On the other side of the spectrum, a LendingTree survey in June found that more than half of U.S. consumers are cutting back on the number of trips they're planning in the face of economic uncertainty.
“The bifurcation has always been there, it’s just increasing in terms of the spread,” Johnson said.
Investors’ appetite for large deals remains limited with debt costs remaining high, leaving the pool of cash-rich buyers with the budget for an upscale property relatively shallow. Still, the handful of deals that have closed have driven the market’s performance.
The JW Marriott Phoenix Desert Ridge Resort & Spa, the city's largest resort at 950 rooms, sold for $865M in May, or $910K per key. Colorado’s Stanley Hotel, made famous as Stephen King’s inspiration for The Shining, also sold in May to a public-private partnership for $163M, or $841K per door.

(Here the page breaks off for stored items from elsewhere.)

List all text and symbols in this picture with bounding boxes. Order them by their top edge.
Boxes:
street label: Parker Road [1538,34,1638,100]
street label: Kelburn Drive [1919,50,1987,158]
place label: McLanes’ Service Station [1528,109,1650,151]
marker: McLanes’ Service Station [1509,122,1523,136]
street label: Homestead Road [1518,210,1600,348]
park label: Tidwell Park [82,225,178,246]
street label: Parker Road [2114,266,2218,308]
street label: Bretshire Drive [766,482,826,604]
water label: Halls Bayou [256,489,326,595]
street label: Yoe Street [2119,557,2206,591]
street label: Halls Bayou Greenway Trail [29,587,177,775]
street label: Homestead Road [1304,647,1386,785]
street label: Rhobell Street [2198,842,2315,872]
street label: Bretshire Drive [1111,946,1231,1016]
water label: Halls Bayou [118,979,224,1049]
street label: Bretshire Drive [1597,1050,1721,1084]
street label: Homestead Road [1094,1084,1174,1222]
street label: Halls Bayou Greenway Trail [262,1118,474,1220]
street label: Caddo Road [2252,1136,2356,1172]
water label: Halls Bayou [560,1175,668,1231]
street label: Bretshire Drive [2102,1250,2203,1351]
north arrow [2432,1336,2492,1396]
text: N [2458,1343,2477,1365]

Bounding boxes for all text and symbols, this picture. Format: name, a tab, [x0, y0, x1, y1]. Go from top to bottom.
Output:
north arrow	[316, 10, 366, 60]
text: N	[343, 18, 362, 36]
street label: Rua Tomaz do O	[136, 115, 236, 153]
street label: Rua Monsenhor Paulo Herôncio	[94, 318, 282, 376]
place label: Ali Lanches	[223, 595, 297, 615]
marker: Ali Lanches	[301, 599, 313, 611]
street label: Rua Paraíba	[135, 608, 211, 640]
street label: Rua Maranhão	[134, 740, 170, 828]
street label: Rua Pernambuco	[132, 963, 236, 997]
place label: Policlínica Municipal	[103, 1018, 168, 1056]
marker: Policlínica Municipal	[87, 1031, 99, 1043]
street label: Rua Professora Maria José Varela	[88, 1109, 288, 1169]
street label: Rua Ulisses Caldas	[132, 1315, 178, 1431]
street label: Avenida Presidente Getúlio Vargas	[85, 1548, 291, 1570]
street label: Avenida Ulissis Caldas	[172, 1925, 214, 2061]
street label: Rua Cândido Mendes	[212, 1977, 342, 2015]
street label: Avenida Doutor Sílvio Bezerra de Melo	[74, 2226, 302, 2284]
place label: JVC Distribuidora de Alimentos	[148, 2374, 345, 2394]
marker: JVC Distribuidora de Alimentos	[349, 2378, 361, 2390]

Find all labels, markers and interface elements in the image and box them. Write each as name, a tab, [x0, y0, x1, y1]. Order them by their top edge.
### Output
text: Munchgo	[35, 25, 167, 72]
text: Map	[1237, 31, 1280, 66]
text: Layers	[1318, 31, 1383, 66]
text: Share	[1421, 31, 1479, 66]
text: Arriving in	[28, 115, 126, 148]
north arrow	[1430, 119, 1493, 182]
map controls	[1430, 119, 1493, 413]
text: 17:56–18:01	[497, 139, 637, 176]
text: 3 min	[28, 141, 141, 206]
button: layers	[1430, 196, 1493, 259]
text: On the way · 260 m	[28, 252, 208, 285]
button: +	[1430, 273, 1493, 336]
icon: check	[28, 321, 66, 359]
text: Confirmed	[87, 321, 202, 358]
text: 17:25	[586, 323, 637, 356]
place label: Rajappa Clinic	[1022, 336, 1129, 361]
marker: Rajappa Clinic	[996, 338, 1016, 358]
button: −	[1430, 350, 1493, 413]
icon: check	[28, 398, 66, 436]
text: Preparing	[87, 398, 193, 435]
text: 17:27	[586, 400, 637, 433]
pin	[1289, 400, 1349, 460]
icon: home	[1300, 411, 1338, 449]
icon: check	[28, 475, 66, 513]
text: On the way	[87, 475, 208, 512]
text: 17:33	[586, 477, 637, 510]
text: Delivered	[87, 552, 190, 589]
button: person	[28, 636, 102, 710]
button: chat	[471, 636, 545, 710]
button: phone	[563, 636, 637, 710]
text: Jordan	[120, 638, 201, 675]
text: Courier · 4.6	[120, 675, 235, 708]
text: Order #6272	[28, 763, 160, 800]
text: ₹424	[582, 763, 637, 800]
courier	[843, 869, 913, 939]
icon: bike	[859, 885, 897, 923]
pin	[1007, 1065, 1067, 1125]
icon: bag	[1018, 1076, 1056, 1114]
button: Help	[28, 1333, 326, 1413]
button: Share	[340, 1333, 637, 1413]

Buyers spent a combined $25B across 600 hotel transactions in the first half of 2025, according to JLL. Transaction count and total dollar volume were down roughly 17% year-over-year. But the price per key ticked up 2.5% to $241K, pushed higher by a near-record 20 hotel deals where buyers paid more than $1M per room.
“The sub-$50M assets, smaller assets, are trading in significant numbers. What's really missing is the bigger single assets, the M&A transactions and the portfolio transactions,” said Daniel Peek, the Tampa-based president of JLL’s hotels and hospitality group.
Less than a quarter of sales in the first half of the year were priced above $200M, and portfolio trades are at their second-lowest level on record, with 84% of deals through June consisting of single assets, according to JLL. Buyers exist at the low end and high end of the market, but demand for properties in the middle is especially weak, Peek said.
Transaction volume is expected to accelerate through the end of the year as the macroeconomic environment improves. The Fed is widely expected to cut interest rates this month — with room for another potential cut before the end of the year — potentially pushing down the cost of debt.
Lower debt costs could combine with the perceived dislocation between public and private valuations to boost the number of big-ticket transactions. Despite posting generally positive financial results this year, the stock performance of REITs has lagged the broader equities markets.
U.S. equity REITs are trading at a significant discount to the appraised value of their assets, a gap of more than 20% at the end of July.
“What I hear from some of the REITs, is that there's a lot of high-value assets that are being discounted in public stock prices,” Johnson said.
That mismatch has already led one luxury hotel REIT to launch a bid to go private.
Braemar Hotels & Resorts said it was looking for a buyer for its 3,400-key portfolio last month, citing pressure from activist investors and what executives called historically low earnings multiples for lodging REITs.
A clearer economic picture will also boost transaction activity across the entire lodging sector in the coming months, JLL forecasts.
The passage of President Donald Trump’s signature One Big Beautiful Bill Act has given corporate decision-makers clarity on tax and federal policy that didn’t exist at the start of the year, and hope remains that trade policy will settle into something approaching stability, even if that includes steep tariffs.
“The mid-market and the lower-end market is not going away,” Lesser said. “It's going through some pain right now. But we don't know what's going to happen tomorrow, never mind a couple of years from now. At the right basis, everything makes sense.”